Efonidipine Exerts Cerebroprotective Effect by Down-regulation of TGF-β/SMAD-2-Dependent Signaling Pathway in Diabetic Rats

Abstract

Calcium overload and hyperglycemia are risks of stroke onset in diabetics. Our study was designed to elucidate the beneficial role of calcium channel blockers by targeting voltage-gated calcium channels in diabetes-associated cerebrovascular complications. Diabetes was induced using the neonatal streptozotocin rat model. After confirmation of diabetes, middle cerebral artery occlusion (MCAO) was carried out. The pre-treatment with 1 mg/kg/day efonidipine was administered for the period of 4 weeks.
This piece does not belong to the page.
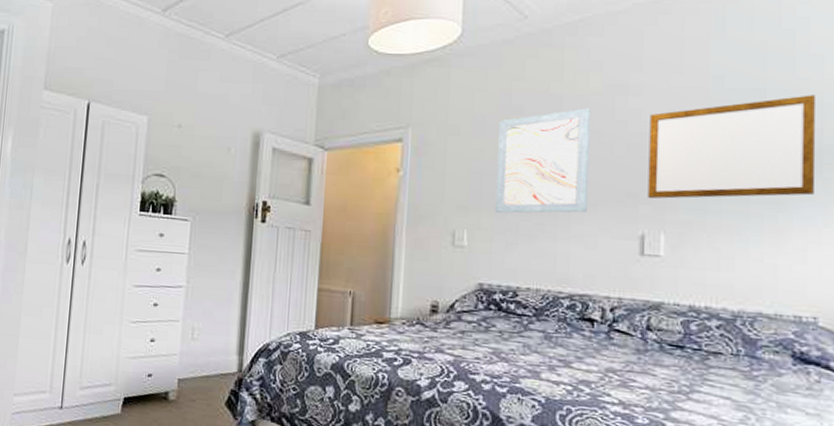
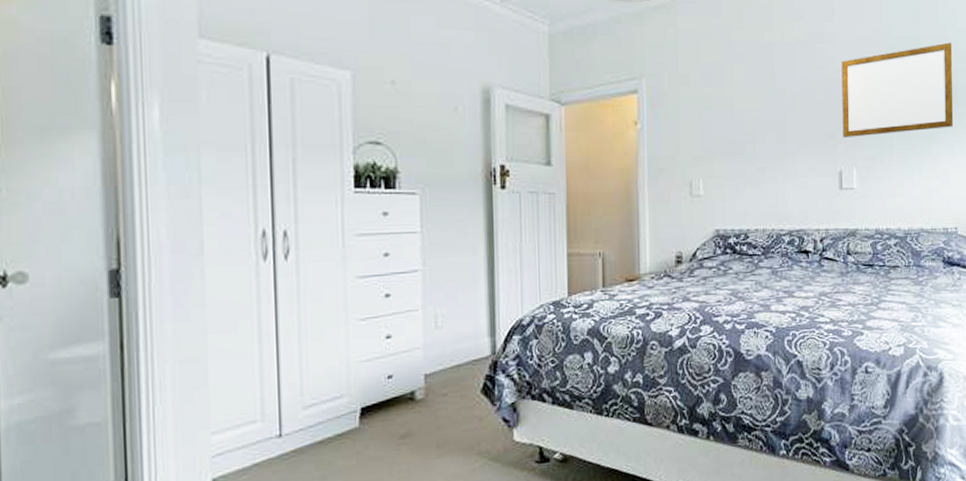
wall art: present [496,108,592,213] -> none [723,56,799,160]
After 24 h of ischemic induction surgery, the neurological score was determined, and blood was collected for determination of biochemical parameters. Treatment with efonidipine showed a significant reduction in post-ischemic brain infract volume, brain hemisphere weight difference, neurological score, Na+-K+ ATPase activity, serum CK-MB, and LDH levels in normoglycemic and hyperglycemic MCAO-induced animals. While no significant changes in glucose and lipid levels were observed by treatment, efonidipine significantly decreased the levels of malondialdehyde, acetylcholine esterase, and nitrite levels and increased the levels of antioxidant markers in both normoglycemic and hyperglycemic MCAO animals. TGF-β and VEGF were found to be down-regulated after treatment with efonidipine in gene expression study. In conclusion, the study data supports the cerebroprotective role of efonidipine in diabetic animals possibly through TGF-β/SMAD-2 signaling pathway.